*EXTRAIT CHOISI*
----
Quand la voiture électrique dépasse les bornes


Pourquoi je regrette l’achat de ma voiture électrique
Alignement de Kona devant la concession de Hyundai, Littleton, Colorado, octobre 2020 © David Zalubowski/AP/SIPA Numéro de reportage : AP22501915_000016

Jonathan Miller avait fait l’acquisition d’une voiture électrique. Elle semblait prometteuse, mais avec le temps il n’est plus si sûr de son choix. Récit.


J’ai acheté une voiture électrique mais, franchement, je le regrette. Au début, cela semblait une bonne idée, même si cela faisait un peu cher pour proclamer ma vertu environnementale. La voiture a coûté 44 000 €, moins une subvention de 6 000 € payée par les contribuables français, qui sont – pour beaucoup – moins aisés que moi. La plupart des autres habitants de mon village conduisent des fourgonnettes diesel qui ont une vingtaine d’années et qui ressemblent à des abris de jardin sur roues.
----
[Lignes de données]
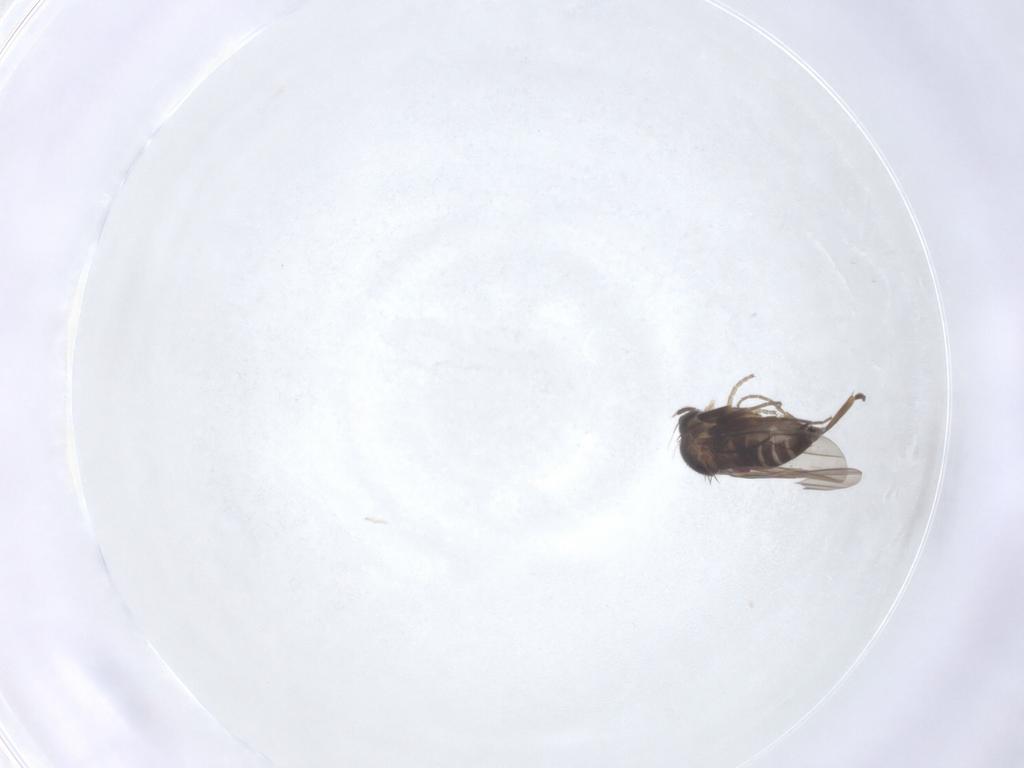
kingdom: Animalia
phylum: Arthropoda
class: Insecta
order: Diptera
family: Phoridae
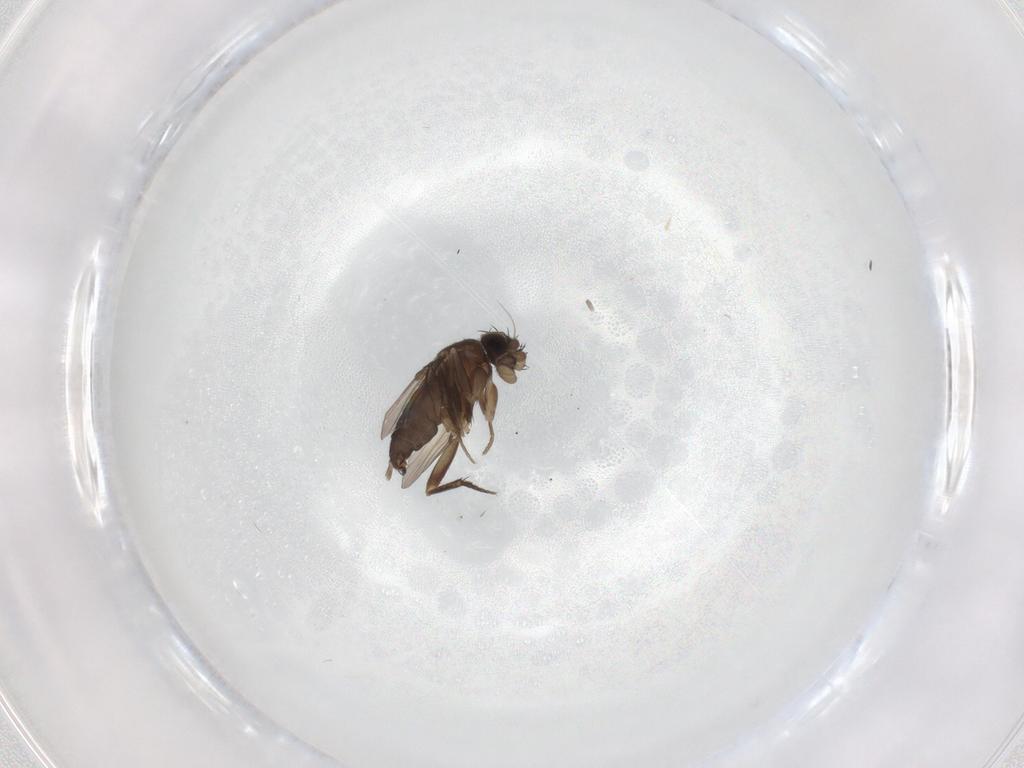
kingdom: Animalia
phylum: Arthropoda
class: Insecta
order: Diptera
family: Phoridae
----
*CONSIGNES ET EXERCICES*
1. Recopiez fidèlement toutes les lignes des entrées, en omettant les images.
2. Reprenez l'article sur la voiture électrique à la suite de sa dernière phrase.

*LES RÉPONSES*
1.
kingdom: Animalia
phylum: Arthropoda
class: Insecta
order: Diptera
family: Phoridae
kingdom: Animalia
phylum: Arthropoda
class: Insecta
order: Diptera
family: Phoridae

2.
Déjà, ça commençait mal

J’ai commandé ma voiture en mai 2018. On m’a dit qu’elle serait disponible en avril 2019. « Pas plus tard », m’avait promis le vendeur chez le concessionnaire local de Hyundai. Avril a pris fin, toujours pas de voiture. J’ai téléphoné au concessionnaire. Aucune explication. La voiture est finalement arrivée avec deux mois de retard, sans que Hyundai ne s’en excuse. Pourtant elle m’a plu. Cette voiture est calme, rapide et très pratique quand on rabat les sièges arrière, avec beaucoup de place pour les chiens. Elle a l’habitude de me rappeler avec insistance et à haute voix que je dois garder les mains sur le volant, même si elles y sont déjà. Et une fois, elle a même serré brusquement les freins de manière automatique sans raison apparente.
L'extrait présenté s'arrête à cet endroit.